■ Your instructions ■
Copy the entries that appear below in full, leaving out any picture among them.

Dataset records
[Start of section]
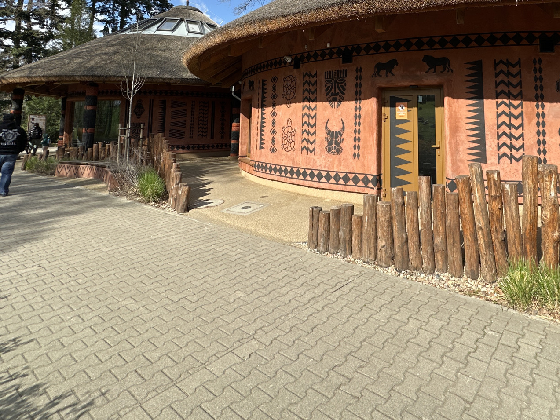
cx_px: 356
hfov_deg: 74.8
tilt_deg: +5.2
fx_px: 356
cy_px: 91
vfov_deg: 57.1
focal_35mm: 22
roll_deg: -0.3
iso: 40
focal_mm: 2.22
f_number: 2.2
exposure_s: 1/1147
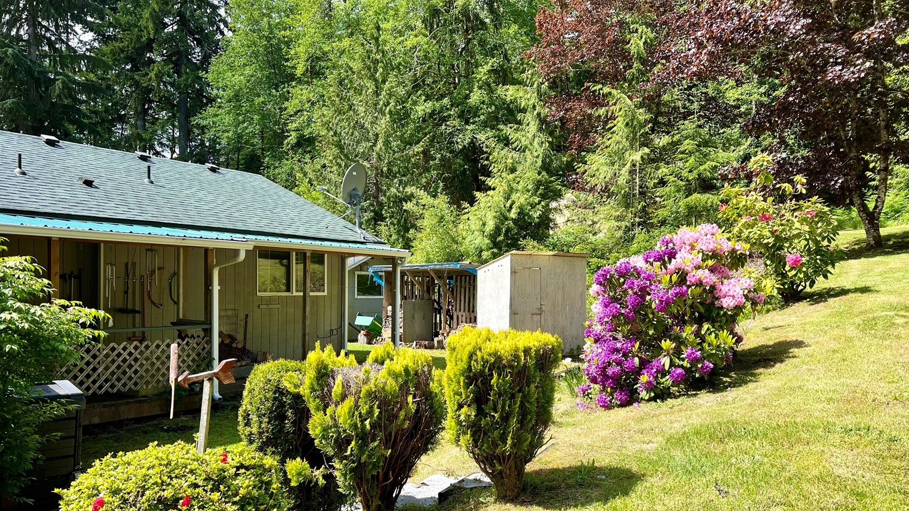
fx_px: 699
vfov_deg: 40.0
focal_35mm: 29
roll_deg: -1.0
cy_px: 305
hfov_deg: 66.1
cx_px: 446
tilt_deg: -2.7
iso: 50
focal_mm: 5.7
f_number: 1.5
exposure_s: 1/1511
[End of section]
■ Exercise answer ■
cx_px: 356
hfov_deg: 74.8
tilt_deg: +5.2
fx_px: 356
cy_px: 91
vfov_deg: 57.1
focal_35mm: 22
roll_deg: -0.3
iso: 40
focal_mm: 2.22
f_number: 2.2
exposure_s: 1/1147
fx_px: 699
vfov_deg: 40.0
focal_35mm: 29
roll_deg: -1.0
cy_px: 305
hfov_deg: 66.1
cx_px: 446
tilt_deg: -2.7
iso: 50
focal_mm: 5.7
f_number: 1.5
exposure_s: 1/1511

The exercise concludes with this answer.